A cold spring rain passes through the broken mountains. The morning is gray and laced with it, and it lashes the cactus plants and the arid brush and the birds that call with voices as rough and jagged as the topography. The rain changes the aspect of the desert, softens it into something unlike itself, something liquid and less implacable, something habitable and conventional and less wild, a place where things have to work less hard to grow.

El Chorro Lodge is opening in late morning. Silent men in coveralls sponge the water off the tables on the patio. It is a place like so many that have been carved out of the desert and the hillsides outside Phoenix. People come here to do business over lunch, or to celebrate bibulous anniversaries and promotions and the other minor benchmarks by which success has been measured in the centuries since the desert became another place for the commerce of cliché that is modern American life. The morning comes alive. The chatter at the bar gets louder, almost drowning out the music on the sound system. A Canadian named Neil Young is singing about burning out and fading away. A busboy sings along. Nobody at the bar knows the words. There's no golf course in sight, but everybody there looks as though they've just birdied 18. Outside, a guy on a silver mountain bike glides up to the valet parking stand.
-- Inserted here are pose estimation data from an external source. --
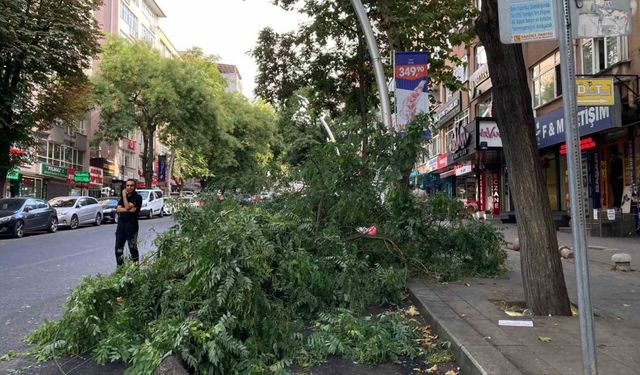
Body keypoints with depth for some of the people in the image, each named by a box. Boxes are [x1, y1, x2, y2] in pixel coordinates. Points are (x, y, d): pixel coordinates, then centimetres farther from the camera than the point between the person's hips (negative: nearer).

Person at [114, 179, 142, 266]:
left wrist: (124, 195, -7)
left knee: (133, 248, -2)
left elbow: (127, 207, -15)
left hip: (132, 224, -6)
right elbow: (118, 209, 2)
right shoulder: (123, 197, 17)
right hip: (121, 224, 6)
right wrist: (129, 210, -14)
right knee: (118, 249, 7)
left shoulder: (137, 197, -3)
There's a long-sleeved T-shirt under the short-sleeved T, and a pair of gray shorts, and the hair is in some place halfway between the pillow and the morning breeze. The face seems to spread itself open at the bones, the blue eyes wide and the cheeks broad and chiseled. The whole aspect is something both controlled and askew, off-plumb but on-balance. Steve Nash hands his bike to the valets. They park his bike in the lot between a couple of Cadillacs, which look no more like Cadillacs used to look than this place looks like the primordial desert. On a chilly rain-washed morning in a place that's supposed to be neither chilly nor rain-washed, amid the banalities and air-kisses and petty contrivances of a dozen business lunches all around him, Nash seems to be the only soul in the place who's real.

"I've always had a feeling in my life that great things are to come," he said. "My life, it's definitely a bubble, but it's all about how freely and easily you depart from it. And I love my departures from the bubble. I love thinking, What else am I going to do?"
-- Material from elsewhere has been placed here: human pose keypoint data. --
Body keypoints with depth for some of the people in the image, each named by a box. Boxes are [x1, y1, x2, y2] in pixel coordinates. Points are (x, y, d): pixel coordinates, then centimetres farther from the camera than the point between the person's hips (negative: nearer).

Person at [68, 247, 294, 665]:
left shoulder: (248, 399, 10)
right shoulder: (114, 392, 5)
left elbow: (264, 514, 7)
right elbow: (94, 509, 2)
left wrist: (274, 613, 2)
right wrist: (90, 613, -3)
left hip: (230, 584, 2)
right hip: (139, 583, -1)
Uh, what? I'm not saying Charles Pierce took peyote before heading to this interview, but he seems awfully impressed by the fact that sometimes it rains in the desert. And I'm not so sure about the value or pertinence of his social criticism. (Nash is real, man. These other people are phonies!)

It gets worse. Charles Pierce has read some important books, you see, and later he decides it's time to shoehorn one of them into this story about a man who dribbles a basketball for a living (emphasis added):

He has been a witness, then, with the shrewd eye of an outsider, to the NBA's transformation into an engine of what Joseph Nye calls "soft power" -- the great, galumphing presence of American popular culture in the rest of the world. "Popular entertainment," writes Nye in Soft Power: The Means to Success in World Politics, his seminal 2004 work, "often contains subliminal images and messages about individualism, consumer choice and other values that have important political effects." Nye specifically mentions that "even popular sports can play a role in communicating values."

But Nash also has a sense of soft power's inherent trap. So many of its globalized manifestations are driven by corporate imperatives that it homogenizes everything it influences. The authentic is no longer antonymic to the artificial -- not with Camden Yards and throwback jerseys stitched by children in China. When "authentic" is just another brand, the only antidote remaining to the artificial is the genuine, which must always be defined as a million different individual personal choices.


"The authentic is no longer antonymic to the artificial"? Is Pierce practicing for a poetry slam? Yikes. That's terrible.